Gespür fürs Unkrautmanagement

Bei der Unkrautregulierung im Ökoanbau geht es nicht allein um Striegeln und Hacken. Wie Bioland-Berater Jonathan Kern hervorhob, müsse man sich um den gesamten Komplex Gedanken machen. Das Unkrautmanagement bestehe aus sechs Säulen, wobei eine ausbalancierte Fruchtfolge das A und O bildet. Zusammen mit einem guten Kleegrasmanagement seien bereits 80 Prozent der Hausaufgaben erledigt. Zu den weiteren Säulen zählt Kern den Zwischenfruchtanbau, die Sortenwahl, die mechanische Unkrautregulierung und die Bodenbearbeitung.Wichtige denn je sei das vorbeugende Arbeiten. Hierbei bilde eine ausgeglichene Fruchtfolge und Bodenbearbeitung die wichtigsten Bausteine.

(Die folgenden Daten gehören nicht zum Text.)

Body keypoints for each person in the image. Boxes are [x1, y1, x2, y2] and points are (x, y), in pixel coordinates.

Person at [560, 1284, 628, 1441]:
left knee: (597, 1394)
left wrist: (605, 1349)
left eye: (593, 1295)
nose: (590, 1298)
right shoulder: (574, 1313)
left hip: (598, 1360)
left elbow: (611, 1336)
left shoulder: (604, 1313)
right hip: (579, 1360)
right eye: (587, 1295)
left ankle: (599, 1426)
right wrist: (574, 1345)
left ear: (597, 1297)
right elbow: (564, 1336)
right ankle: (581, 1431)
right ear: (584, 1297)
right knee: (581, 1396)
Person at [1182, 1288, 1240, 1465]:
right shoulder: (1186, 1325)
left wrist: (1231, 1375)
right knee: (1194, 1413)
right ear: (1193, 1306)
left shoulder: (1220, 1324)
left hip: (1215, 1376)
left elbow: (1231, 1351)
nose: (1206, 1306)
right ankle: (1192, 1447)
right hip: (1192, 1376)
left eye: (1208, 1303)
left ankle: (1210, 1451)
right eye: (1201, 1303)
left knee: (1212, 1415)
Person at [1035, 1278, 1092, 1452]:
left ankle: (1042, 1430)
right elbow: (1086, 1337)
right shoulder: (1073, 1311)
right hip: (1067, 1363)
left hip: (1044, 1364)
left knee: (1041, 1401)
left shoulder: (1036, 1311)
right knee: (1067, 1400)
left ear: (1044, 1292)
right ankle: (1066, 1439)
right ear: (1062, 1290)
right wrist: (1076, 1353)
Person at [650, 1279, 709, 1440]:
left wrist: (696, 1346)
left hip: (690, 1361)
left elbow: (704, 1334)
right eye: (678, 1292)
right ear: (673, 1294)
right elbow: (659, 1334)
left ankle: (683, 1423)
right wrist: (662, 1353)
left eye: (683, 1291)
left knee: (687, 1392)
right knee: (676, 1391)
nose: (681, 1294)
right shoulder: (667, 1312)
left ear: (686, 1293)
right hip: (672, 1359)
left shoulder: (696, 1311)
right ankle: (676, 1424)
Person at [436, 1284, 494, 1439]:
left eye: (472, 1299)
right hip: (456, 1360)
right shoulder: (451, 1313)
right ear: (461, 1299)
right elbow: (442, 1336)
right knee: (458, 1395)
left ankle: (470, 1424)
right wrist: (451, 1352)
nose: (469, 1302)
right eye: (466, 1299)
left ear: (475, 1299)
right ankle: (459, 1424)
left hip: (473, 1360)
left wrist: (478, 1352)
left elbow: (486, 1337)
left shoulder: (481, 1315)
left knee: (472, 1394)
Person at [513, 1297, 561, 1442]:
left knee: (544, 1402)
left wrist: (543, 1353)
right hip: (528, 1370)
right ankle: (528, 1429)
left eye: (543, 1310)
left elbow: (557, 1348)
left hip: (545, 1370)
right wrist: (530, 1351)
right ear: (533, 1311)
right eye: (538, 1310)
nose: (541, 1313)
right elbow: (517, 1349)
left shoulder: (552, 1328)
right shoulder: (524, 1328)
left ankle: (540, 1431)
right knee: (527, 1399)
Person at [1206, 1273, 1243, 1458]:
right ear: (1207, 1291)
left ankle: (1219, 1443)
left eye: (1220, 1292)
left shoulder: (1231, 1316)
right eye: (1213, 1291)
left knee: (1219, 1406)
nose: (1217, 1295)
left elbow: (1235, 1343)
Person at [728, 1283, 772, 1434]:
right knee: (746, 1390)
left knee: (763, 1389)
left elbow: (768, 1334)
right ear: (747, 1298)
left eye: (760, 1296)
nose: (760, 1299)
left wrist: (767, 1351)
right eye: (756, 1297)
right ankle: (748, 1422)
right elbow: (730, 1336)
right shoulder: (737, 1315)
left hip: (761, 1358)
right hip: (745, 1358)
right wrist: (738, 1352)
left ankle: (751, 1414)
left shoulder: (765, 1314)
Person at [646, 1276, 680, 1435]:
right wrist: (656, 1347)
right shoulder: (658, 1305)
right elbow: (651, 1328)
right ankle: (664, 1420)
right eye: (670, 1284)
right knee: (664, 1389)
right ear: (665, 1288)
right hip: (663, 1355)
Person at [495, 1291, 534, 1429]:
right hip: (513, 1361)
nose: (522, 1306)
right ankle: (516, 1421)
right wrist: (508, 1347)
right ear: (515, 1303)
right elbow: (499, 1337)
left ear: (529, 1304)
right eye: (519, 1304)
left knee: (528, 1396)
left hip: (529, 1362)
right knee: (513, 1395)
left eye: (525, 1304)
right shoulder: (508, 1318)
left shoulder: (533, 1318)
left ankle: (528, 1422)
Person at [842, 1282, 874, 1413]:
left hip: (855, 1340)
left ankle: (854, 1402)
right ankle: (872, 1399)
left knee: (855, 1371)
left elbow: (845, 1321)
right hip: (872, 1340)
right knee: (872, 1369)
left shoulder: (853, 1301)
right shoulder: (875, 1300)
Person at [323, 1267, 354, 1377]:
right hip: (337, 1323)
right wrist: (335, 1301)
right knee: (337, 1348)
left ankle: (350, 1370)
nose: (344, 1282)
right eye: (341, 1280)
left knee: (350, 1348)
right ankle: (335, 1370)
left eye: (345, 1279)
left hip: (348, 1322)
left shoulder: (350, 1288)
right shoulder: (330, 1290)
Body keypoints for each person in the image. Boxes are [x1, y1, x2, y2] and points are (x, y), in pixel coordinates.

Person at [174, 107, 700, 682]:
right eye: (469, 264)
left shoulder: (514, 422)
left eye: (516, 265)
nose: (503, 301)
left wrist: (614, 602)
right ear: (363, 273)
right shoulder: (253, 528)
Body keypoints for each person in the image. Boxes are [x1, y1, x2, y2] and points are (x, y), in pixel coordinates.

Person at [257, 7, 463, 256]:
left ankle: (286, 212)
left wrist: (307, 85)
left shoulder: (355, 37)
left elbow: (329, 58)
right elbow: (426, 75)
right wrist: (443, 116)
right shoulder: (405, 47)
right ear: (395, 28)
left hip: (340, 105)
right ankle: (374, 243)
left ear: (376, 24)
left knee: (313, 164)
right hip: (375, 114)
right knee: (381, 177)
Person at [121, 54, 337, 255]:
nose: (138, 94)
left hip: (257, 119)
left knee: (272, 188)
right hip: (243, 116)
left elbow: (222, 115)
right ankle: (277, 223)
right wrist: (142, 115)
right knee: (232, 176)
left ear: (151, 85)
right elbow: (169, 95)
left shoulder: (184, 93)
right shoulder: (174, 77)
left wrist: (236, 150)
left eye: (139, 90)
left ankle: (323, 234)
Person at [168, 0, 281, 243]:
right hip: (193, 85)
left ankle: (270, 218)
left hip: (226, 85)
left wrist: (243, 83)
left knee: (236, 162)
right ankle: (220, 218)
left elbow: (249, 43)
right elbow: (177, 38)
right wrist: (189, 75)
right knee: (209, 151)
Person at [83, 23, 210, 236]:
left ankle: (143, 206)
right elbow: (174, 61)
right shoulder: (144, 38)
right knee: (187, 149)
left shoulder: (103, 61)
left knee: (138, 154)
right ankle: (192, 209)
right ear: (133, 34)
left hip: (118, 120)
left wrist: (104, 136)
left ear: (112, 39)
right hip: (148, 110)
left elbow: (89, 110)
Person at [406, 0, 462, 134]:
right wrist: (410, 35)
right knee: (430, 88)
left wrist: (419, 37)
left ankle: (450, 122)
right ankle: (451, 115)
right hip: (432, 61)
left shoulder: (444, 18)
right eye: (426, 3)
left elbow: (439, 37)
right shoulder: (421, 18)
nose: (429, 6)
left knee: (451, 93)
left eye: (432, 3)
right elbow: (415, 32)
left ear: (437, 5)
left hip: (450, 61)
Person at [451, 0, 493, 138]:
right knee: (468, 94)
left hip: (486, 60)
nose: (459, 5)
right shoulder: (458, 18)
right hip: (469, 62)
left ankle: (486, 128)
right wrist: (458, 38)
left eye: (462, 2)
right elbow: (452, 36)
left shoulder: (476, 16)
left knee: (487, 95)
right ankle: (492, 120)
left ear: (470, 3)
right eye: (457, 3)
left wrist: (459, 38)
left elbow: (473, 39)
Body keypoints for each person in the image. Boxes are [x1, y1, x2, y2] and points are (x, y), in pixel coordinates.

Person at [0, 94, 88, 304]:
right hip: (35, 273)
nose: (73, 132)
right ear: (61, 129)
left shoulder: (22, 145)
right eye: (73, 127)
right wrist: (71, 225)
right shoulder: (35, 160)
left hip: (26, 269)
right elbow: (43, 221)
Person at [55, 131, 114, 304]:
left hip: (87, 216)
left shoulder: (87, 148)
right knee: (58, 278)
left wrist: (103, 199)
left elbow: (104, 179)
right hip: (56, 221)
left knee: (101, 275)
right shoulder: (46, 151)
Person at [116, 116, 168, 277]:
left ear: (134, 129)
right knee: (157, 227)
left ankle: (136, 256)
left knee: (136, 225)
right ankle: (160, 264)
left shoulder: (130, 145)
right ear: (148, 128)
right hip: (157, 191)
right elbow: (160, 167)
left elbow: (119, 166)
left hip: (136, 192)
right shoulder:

Das Zeitfenster für das Hacken sei durch die Sätechnik begrenzt aber dennoch länger als für den Striegel. Verbesserungen und Unterstützung beim Hacken bringen inzwischen elektronische Kameras. Das Einstellen des Striegels sollte nur von Personen vorgenommen werden, die ein Gespür dafür haben, so Kerns Botschaft an die Landwirte.